Apesar da roupagem sofisticada e erudita, “Violência e a História da desigualdade” é um livro que apela ao ressentimento e à fantasia igualitária de certos leitores

O mesmo raciocínio torto se aplica à Grande Depressão, às duas guerras mundiais e, naturalmente, à Revolução Soviética. Já deve ter dado para perceber que, apesar da roupagem sofisticada e erudita, “Violência e a História da desigualdade” é um livro que apela ao ressentimento e à fantasia igualitária dos leitores.

O fato é que a mesma história poderia ser contada pelo viés oposto, isto é, afirmando-se que a desigualdade diminuiu e que civilização conheceu surtos de desenvolvimento e progresso nos períodos de paz e liberdade, não nos períodos de tragédias “niveladoras”.

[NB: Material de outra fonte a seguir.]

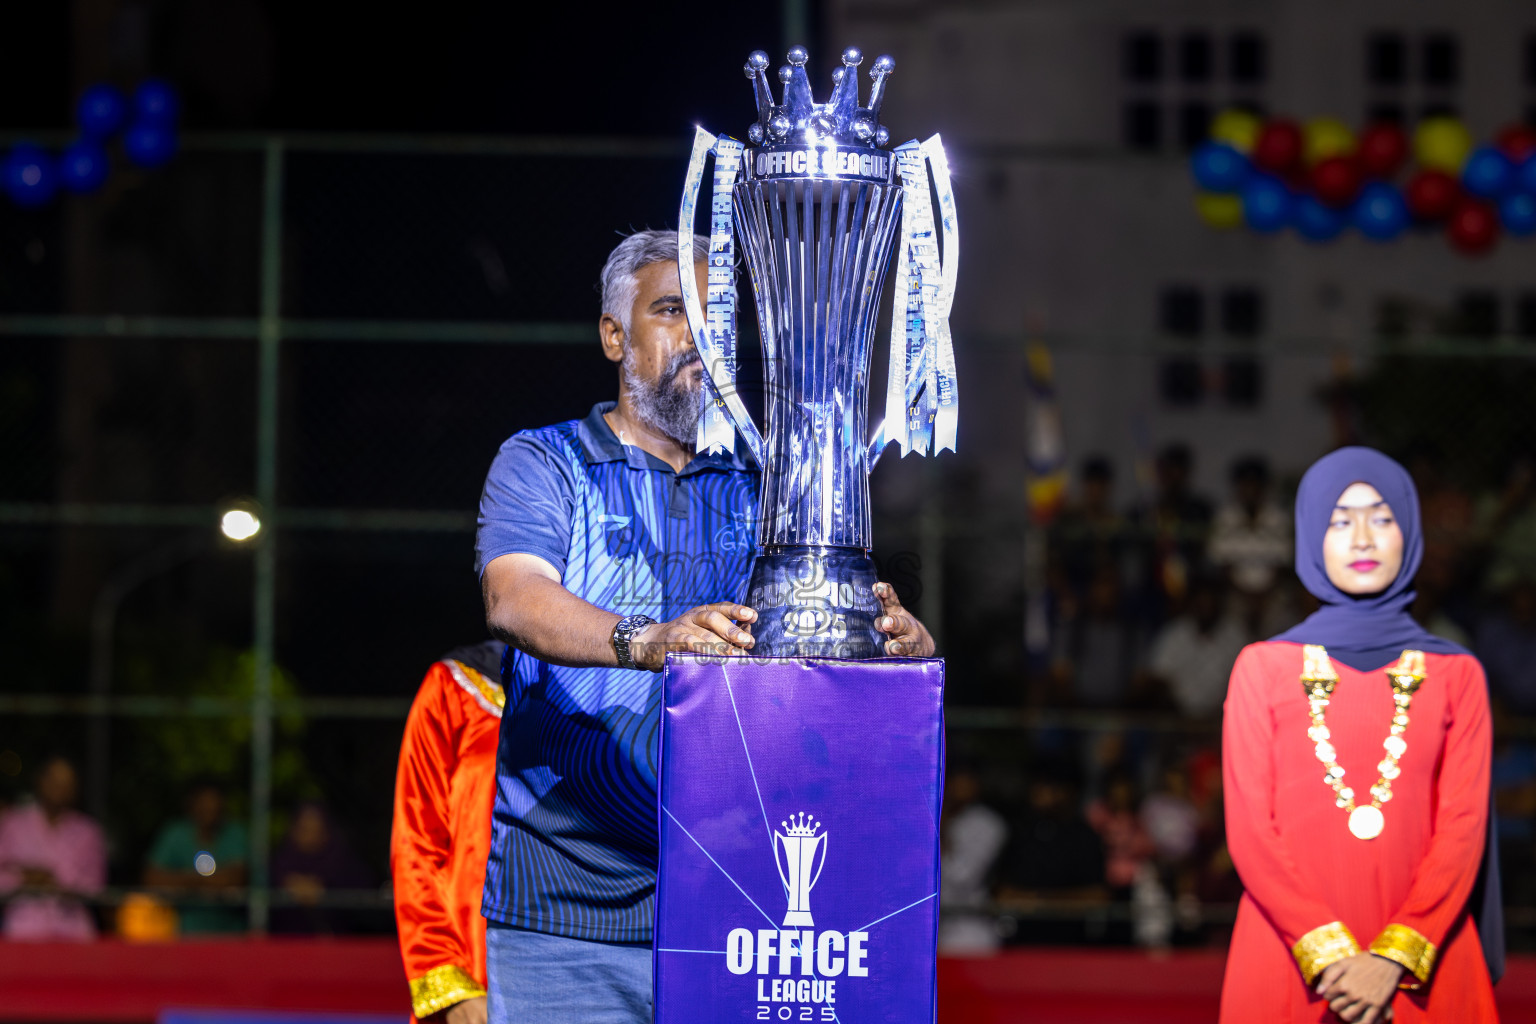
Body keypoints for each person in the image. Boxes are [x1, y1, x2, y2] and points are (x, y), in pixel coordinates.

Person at [474, 231, 934, 1023]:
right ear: (614, 336)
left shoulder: (776, 488)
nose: (699, 335)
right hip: (565, 906)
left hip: (739, 906)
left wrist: (890, 652)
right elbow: (515, 599)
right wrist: (648, 640)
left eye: (716, 315)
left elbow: (814, 662)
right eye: (670, 310)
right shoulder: (545, 461)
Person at [1220, 447, 1497, 1023]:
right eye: (1340, 520)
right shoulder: (1262, 667)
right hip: (1290, 956)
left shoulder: (1457, 673)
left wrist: (1391, 960)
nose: (1363, 538)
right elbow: (1250, 831)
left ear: (1410, 531)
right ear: (1311, 536)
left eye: (1382, 517)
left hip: (1424, 959)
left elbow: (1463, 829)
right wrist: (1333, 956)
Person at [392, 640, 505, 1024]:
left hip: (592, 959)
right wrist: (451, 987)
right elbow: (415, 844)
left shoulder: (627, 685)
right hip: (477, 971)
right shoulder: (457, 685)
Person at [0, 755, 105, 940]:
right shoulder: (13, 824)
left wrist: (57, 881)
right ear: (41, 781)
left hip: (73, 932)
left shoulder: (87, 831)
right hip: (22, 931)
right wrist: (23, 877)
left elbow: (94, 886)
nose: (60, 789)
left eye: (67, 783)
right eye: (54, 781)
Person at [144, 778, 249, 934]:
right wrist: (203, 882)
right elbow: (152, 878)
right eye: (203, 805)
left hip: (230, 934)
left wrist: (183, 882)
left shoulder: (235, 834)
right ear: (192, 805)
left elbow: (236, 878)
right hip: (182, 933)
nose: (209, 809)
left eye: (213, 805)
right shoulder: (175, 834)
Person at [1146, 574, 1248, 719]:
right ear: (1191, 601)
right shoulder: (1174, 634)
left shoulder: (1236, 636)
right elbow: (1158, 678)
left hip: (1221, 720)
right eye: (1200, 600)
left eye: (1210, 599)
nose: (1205, 605)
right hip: (1177, 719)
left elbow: (1246, 685)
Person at [270, 800, 371, 935]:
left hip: (337, 945)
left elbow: (364, 902)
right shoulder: (279, 861)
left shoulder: (343, 861)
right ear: (293, 830)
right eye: (305, 830)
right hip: (285, 943)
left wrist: (324, 892)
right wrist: (288, 885)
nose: (311, 837)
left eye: (317, 831)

Ainda que o livro contenha alguns insights interessantes, fica a impressão de que a conclusão veio antes da pesquisa. Aliás, esta é uma prática muito comum na literatura acadêmica recente, especialmente na área de Ciências Humanas: a conclusão não decorre da pesquisa, a conclusão é a premissa: toda a pesquisa é orientada a dar uma aparência de sentido, consistência e coerência a uma convicção pessoal. E esta parece ser movida pela revolta diante do fato incontestável de que sempre existirá algum grau de desigualdade entre os homens, ao menos em qualquer sociedade próspera e livre.

O próprio autor parece reconhecer (e lamentar) isso quando escreve que a herança da pandemia de Covid-19 não será um mundo mais justo socialmente: “Ao contrário, a massa de desempregados vai levar tempo até voltar a trabalhar e, para os ricos, a pandemia não será tão disruptiva”. Ele conclui dizendo uma platitude: “As possíveis mudanças sociais [decorrentes da pandemia] vão depender da resposta dos governos para proteger os mais vulneráveis à crise”. A resposta que ele próprio propõe é taxar os ricos – sem maiores considerações a respeito do impacto de um aumento da carga tributária no índice de desemprego, por exemplo.

Scheidel também lamenta que a desigualdade tenha aumentado na China e no antigo bloco soviético nas últimas décadas, sem atentar para o fato de que, se a desigualdade aumentou nesses países, a qualidade de vida e o nível de renda dos mais pobres também aumentaram.

É mais um autor “do bem”, para quem uma sociedade altamente desigual, na qual os pobres vivam dignamente, é mais detestável e revoltante que uma sociedade na qual os pobres catam comida no lixo, mas que apresente um menor grau de desigualdade. No limite, essa premissa leva apenas a políticas públicas e a intervenções do governo que nivelam por baixo a renda e o bem-estar da sociedade, por criarem barreiras ao empreendedorismo e à inovação.

Por exemplo, Cuba e Venezuela são, seguramente, sociedades menos desiguais que o Brasil, o que não muda o fato de, nos dois países, faltarem até artigos de primeira necessidade nas gôndolas dos supermercados. “Ain, mas a desigualdade é menor...”, argumentará a “galera do bem” para ostentar virtude – para, em seguida, encomendar pela Internet seu Iphone 13, com a consciência limpinha. Ou seja, Scheidel é um desses autores – como Thomas Piketty, autor do superestimado “O capital no século 21”, que também é simpático a soluções de choque para a redução da desigualdade no mundo – que escrevem partindo da premissa de que o igualitarismo é um bem em si, ignorando, de boa ou má fé, leis rudimentares do funcionamento da economia. Para eles, é preferível a igualdade na pobreza a qualquer disparidade de renda – mesmo que seja essa disparidade que permita que a renda dos mais pobres aumente e se torne mais digna.